Gibt nicht so viel zu sagen heute. Bin viel spaziert und deshalb gibt es mehr zu sehen. Wir beginnen mit einem reinen Häuserblog. Zunächst ein Blick auf und in die Nationalbibliothek, mit herrlicher Brutaloarchitektur aus den 60ern.

Gefolgt von Häuserstapel, im Wechsel mit mondänen Straßenzügen des Wohngebiets Recoleta. Die Bevölkerungsdichte liegt bei 34.959 Einwohnern pro km².

Der Friedhof in Recoleta ist eine nationale Institution. Hier ruht die ganz große Prominenz. Jede Familie besitzt ein eigenes kleines Haus, in dem die Särge nicht vergraben sondern frei aufgebahrt sind. Einer scheint entkommen zu sein (zweitletztes Bild), begegnet bin ich ihm nicht ... 

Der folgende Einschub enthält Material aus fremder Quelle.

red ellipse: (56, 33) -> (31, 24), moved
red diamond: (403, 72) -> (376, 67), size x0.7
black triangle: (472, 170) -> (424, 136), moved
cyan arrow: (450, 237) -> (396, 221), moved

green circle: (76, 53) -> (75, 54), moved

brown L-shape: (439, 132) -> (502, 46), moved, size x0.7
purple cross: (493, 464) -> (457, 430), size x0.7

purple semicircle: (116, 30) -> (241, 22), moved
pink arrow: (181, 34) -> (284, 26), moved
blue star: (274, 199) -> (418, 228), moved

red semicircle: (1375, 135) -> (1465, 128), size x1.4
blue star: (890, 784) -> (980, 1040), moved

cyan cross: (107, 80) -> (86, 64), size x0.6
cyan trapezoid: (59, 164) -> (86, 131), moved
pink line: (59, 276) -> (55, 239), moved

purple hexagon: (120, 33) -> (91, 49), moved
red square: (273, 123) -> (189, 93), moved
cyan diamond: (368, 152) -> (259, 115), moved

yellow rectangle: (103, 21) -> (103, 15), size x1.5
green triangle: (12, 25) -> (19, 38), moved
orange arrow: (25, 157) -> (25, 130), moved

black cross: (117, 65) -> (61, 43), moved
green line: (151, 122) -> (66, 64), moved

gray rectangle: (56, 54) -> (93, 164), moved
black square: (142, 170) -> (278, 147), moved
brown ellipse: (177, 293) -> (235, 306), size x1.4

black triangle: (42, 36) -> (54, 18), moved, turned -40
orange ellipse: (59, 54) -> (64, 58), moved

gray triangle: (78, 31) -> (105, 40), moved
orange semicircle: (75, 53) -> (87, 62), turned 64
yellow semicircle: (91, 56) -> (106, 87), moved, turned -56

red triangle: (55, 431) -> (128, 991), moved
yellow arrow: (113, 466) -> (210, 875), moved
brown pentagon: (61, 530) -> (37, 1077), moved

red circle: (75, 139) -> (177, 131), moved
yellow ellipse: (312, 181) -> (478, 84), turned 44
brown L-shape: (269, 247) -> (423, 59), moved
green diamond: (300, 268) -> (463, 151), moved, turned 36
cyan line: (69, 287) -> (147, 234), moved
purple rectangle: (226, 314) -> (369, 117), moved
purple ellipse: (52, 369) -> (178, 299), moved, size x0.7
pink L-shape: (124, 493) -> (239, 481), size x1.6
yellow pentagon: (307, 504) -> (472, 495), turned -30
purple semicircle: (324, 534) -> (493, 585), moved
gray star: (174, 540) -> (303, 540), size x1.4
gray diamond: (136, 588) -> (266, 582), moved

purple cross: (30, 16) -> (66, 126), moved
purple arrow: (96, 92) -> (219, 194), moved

Wer in Nostalgie schwelgen mag, dem empfehle ich einen Blick in die Galerie. Ich spaziere durch das Zentrum der Stadt, das durch fein herausgeputzte historische Passagen, Kaffeehäuser, Kirchen, aber durch liebevoll gepflegte Oldtimer, das Herz des altmodischen Flaneurs erwärmt. Kriegsveteranen auf dem Plaza de Mayo befinden sich in ihrem letzten Gefecht. In einem Argentinien-Blog ließt man dazu: „ ... sie fordern die Bestrafung ehemaliger Vorgesetzter, die sie während des Falklandkrieges 1982 misshandelt und gefoltert hatten. Die Bilanz dieses unsinnigen Abenteuers der argentinischen Diktatur waren 900 Tote, unter ihnen rund 650 argentinische Soldaten. Augenzeugen zufolge starben viele argentinische Militärs an den Folgen von Hunger und Kälte sowie den brutalen Misshandlungen und Menschenrechtsverletzungen, die ihnen von ihren Vorgesetzen zugefügt wurden.“

Zwischendurch streifen wir die Ultramoderne und sehen auf die gläsernen Türme des angrenzenden Bankenviertels.